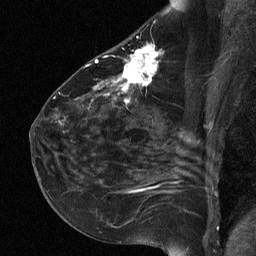
Breast MRI (dynamic contrast-enhanced), one sagittal slice. Slice 36 of 64 in the series (ordered by position). Dynamic contrast-enhanced study with each time point stored as its own series, time point 2 of 3 at this slice position (early post-contrast, ordered by acquisition time). 1.5 T. TE 4.8 ms, TR 27 ms. 2 mm slice thickness. 256 × 256 image matrix. Female patient, age 51 years. Case-level facts recorded for this patient, not image findings: setting: breast cancer imaged before/during neoadjuvant chemotherapy; receptor status: HR-positive, HER2-negative.
Structures marked on this image (semi-automatic segmentation, software-assisted and operator-edited):
- analysis volume of interest (the breast-tissue region the enhancement analysis was run in; not a lesion): bounding box (x1, y1, x2, y2) in pixels: (72, 34, 162, 118)
- tumour enhancement mask (voxels above the 90 % enhancement threshold inside the analysis volume of interest): (94, 46, 159, 103)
※ ※ ※
- TASK DESCRIPTION
From the line holding "Structures marked on" through the final line of the data above, copy every line exactly as written. Include nothing else.

- TASK OUTPUT
Structures marked on this image (semi-automatic segmentation, software-assisted and operator-edited):
- analysis volume of interest (the breast-tissue region the enhancement analysis was run in; not a lesion): bounding box (x1, y1, x2, y2) in pixels: (72, 34, 162, 118)
- tumour enhancement mask (voxels above the 90 % enhancement threshold inside the analysis volume of interest): (94, 46, 159, 103)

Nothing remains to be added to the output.